Exhaled breath has increasingly been studied as a non-invasive method for assessing various biomarkers in medical and environmental health research. In particular, in the global efforts to combat the COVID-19 pandemic, breath analysis has significantly contributed to the development of rapid infection diagnosis/screening methods and the elucidation of the airborne transmission of SARS-CoV-2, etc. However, the exhaled breath condensate (EBC), a type of breath sample that is formed mainly by the condensation process of the over-saturated water vapor in exhaled breath, has been doubted as unable to provide consistent and representative samples due to excessive dilution of the analytes and susceptibility to external contamination during the sampling procedure, hindering its further clinical applications. Overall, this manuscript described a successful design of an EBC collector that can provide EBC samples free of saliva and environment contamination and showed promising reproducibility. However, some of the results and conclusions are of technical concerns and need to be interpreted with caution:

  1. The authors described that the developed EBC collector separates large droplets by inertial impaction and then condenses fine aerosols. The size cut-off between large droplets and fine aerosols is described as 10 μm in the introduction. However, no aerosol measurement data are available to support this description. According to the salivary α- amylase results, the so-called large droplets contain a substantial fraction of saliva. Therefore, the results only demonstrated the separation of saliva from the EBC sample.
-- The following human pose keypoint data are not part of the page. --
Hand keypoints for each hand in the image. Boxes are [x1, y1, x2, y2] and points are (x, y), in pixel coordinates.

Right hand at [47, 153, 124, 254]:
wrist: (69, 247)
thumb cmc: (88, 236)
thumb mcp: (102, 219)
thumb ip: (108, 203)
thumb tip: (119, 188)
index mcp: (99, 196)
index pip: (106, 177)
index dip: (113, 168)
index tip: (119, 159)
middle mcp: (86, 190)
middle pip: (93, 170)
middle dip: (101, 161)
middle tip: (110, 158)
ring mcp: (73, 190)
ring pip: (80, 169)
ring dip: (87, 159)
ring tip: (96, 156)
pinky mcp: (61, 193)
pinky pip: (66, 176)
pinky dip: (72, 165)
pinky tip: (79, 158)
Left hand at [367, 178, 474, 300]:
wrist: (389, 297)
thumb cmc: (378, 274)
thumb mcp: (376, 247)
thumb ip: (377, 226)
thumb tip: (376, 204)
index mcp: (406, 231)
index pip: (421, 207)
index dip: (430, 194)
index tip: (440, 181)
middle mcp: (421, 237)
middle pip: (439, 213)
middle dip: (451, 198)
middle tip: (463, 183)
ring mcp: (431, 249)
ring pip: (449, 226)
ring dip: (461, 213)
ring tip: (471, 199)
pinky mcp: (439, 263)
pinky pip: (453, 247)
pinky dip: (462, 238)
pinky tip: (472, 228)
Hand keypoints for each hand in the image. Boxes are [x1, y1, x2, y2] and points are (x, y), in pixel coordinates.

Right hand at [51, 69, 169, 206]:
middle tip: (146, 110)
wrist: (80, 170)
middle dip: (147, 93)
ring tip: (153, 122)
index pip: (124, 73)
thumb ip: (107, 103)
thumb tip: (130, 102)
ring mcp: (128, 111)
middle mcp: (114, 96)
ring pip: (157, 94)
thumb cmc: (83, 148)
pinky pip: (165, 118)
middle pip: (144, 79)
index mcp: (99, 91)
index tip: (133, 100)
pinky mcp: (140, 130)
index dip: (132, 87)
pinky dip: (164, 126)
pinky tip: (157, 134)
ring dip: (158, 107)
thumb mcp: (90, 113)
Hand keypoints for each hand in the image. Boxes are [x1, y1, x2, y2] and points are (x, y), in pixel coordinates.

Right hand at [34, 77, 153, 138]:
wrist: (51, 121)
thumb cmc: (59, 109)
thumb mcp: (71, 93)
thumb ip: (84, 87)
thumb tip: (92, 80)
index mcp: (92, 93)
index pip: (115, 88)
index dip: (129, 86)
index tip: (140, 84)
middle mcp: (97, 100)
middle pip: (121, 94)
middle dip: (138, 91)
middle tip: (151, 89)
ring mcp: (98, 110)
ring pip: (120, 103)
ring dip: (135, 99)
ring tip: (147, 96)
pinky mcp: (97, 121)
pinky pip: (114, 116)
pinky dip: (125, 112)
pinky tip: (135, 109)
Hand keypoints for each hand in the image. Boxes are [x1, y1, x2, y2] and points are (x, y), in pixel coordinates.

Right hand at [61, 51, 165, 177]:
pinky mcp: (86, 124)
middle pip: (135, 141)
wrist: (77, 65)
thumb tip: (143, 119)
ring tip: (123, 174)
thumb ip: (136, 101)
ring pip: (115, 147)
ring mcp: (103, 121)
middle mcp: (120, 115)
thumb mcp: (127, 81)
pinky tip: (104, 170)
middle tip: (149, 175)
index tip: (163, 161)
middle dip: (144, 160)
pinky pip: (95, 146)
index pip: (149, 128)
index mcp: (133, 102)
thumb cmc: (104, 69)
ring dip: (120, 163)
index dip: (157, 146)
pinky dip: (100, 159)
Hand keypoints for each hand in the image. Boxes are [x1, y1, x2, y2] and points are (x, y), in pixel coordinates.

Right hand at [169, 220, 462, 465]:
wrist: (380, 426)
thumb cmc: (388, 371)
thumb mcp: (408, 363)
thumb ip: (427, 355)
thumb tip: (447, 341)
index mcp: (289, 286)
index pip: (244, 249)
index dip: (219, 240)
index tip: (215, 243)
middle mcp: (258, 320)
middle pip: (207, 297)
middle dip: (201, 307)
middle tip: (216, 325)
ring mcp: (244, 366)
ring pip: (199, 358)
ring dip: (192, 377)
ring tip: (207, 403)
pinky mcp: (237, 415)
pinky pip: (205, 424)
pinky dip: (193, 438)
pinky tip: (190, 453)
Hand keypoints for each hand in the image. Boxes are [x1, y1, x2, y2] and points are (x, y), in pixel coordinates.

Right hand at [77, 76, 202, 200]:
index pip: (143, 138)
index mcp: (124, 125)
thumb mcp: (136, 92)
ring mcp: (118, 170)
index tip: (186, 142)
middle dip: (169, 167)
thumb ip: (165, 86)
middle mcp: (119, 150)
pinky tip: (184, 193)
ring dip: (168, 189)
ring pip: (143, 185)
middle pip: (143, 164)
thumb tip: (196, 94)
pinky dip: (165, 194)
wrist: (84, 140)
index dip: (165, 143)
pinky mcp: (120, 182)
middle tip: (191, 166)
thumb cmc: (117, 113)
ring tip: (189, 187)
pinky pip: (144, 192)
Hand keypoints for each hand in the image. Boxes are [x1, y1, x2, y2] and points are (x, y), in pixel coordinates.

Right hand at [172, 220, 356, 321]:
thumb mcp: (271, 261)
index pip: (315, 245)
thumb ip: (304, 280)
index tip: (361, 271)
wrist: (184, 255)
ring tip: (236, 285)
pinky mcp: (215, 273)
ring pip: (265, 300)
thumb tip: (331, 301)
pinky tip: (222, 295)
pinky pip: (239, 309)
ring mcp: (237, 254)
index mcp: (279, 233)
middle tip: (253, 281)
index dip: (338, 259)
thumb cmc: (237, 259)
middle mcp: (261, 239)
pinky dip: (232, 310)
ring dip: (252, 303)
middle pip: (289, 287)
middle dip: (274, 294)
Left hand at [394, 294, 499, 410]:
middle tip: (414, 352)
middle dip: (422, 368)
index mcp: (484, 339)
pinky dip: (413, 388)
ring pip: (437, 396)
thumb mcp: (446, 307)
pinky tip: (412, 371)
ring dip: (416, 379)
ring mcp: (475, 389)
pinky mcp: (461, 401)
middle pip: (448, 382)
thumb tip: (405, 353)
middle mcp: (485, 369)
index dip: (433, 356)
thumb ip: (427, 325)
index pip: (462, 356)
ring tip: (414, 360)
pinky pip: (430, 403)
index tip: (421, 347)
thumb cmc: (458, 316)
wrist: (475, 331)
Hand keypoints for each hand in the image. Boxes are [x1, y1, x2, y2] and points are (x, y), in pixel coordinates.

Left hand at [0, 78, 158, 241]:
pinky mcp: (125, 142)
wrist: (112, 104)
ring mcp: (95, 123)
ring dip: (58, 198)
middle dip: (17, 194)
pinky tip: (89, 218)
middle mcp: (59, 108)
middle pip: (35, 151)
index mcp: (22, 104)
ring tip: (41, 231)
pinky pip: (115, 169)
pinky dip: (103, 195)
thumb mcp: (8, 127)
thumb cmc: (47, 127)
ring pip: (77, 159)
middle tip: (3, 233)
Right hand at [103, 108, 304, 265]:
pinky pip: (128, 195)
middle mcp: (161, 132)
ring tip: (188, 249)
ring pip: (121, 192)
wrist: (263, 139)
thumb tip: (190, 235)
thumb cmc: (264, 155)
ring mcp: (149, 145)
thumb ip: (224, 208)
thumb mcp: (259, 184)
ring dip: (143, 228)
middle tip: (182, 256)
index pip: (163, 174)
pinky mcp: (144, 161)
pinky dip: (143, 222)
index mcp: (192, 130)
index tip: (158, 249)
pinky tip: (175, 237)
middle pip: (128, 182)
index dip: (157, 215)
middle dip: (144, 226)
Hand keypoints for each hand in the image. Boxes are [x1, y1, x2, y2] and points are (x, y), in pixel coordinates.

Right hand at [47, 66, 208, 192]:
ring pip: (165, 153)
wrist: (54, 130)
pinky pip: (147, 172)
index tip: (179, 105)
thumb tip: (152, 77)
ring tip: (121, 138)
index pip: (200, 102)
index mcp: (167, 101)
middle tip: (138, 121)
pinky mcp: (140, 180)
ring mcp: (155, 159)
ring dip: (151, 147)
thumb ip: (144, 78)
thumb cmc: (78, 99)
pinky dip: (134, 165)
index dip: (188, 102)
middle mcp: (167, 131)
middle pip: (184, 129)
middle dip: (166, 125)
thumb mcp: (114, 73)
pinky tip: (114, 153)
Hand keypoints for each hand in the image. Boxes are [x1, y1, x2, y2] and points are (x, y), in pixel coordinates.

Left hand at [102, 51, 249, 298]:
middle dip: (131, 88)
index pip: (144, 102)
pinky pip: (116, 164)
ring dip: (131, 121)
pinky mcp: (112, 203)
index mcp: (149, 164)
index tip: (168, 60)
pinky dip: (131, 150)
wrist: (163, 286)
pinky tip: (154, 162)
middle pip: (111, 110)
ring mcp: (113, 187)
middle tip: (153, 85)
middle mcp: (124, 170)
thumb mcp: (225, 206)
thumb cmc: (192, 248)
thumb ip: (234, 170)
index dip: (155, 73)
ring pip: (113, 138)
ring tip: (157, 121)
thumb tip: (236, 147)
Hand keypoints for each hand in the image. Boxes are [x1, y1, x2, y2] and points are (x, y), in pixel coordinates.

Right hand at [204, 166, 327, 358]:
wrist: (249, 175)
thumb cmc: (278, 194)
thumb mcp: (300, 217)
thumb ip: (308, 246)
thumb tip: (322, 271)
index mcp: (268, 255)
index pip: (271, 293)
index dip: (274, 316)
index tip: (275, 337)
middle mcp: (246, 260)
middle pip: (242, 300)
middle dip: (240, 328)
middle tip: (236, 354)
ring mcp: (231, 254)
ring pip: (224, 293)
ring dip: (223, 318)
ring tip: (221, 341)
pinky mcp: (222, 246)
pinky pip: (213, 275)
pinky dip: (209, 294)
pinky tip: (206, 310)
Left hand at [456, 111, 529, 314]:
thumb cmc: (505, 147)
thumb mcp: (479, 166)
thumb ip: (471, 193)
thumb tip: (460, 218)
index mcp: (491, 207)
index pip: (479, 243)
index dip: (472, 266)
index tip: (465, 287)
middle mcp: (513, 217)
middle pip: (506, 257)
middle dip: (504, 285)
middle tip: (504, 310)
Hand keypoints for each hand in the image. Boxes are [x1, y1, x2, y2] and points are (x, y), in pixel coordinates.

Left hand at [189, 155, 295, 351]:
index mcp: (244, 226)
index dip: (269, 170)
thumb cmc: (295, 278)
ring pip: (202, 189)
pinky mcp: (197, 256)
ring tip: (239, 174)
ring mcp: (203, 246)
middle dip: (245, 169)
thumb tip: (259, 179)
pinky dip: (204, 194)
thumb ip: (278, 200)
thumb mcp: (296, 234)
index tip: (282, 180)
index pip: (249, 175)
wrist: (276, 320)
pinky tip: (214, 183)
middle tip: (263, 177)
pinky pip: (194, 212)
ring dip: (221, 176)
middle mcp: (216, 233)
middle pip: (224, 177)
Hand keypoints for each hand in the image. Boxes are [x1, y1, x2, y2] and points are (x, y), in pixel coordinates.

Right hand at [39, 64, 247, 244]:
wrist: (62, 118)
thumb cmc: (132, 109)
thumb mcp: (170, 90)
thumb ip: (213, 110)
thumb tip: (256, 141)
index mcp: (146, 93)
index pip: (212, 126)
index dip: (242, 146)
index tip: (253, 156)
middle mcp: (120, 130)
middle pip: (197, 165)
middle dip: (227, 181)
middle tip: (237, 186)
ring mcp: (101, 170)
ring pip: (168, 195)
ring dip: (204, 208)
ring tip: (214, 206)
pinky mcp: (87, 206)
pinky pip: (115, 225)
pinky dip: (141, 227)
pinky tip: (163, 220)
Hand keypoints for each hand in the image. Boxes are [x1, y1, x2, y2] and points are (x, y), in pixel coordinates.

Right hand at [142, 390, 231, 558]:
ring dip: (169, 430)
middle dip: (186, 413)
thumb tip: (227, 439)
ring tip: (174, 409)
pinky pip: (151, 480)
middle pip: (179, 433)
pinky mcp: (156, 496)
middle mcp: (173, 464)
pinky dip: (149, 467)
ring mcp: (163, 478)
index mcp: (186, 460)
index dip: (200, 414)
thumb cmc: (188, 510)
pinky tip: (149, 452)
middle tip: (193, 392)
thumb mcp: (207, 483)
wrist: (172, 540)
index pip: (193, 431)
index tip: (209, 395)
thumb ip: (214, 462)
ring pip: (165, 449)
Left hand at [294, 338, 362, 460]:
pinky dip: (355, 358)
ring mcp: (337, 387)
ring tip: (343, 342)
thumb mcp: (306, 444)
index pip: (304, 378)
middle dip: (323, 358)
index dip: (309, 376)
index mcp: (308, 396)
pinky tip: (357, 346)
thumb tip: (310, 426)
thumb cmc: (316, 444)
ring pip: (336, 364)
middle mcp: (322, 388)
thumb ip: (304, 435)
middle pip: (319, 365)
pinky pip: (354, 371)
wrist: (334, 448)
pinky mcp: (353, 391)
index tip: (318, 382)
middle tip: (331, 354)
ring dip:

  2. Different condensation temperatures have been tested, and the optimal condensation temperature is determined as -78.5 ℃ provided by the dry ice. However, results showed that most of the culturability of microbes and virus infectivity was lost at this condensation temperature, which limits the application of the EBC sample since the culture is still a critical method of preference for infection diagnosis. Therefore, the condensation temperature should be further optimized.

  3. The authors state that exhaled particle swell in size and be captured on the condensation surface due to gravitational sedimentation and inertial impaction based on the computation flow modeling and particle measurement results. However, the computation flow modeling did not include any aerosol dynamics, and particles were only measured at the outlet of the collector and compared between different condensation temperatures, which did not provide any information to support the gravitational sedimentation and inertial impaction of particles.

  4. Some errors or inconsistencies in the data interpretation are potentially misleading, including stating the EBC collection curve is linear in the logarithmic coordinates (Fig 2F), that the results are not from adequate statistical replicates (Fig 1), describing the sample collection duration using mixed measures (e.g., breath counts in Fig 1B, 3C-E, 5A; and collection time in Fig 2F, 3B, 6B-D).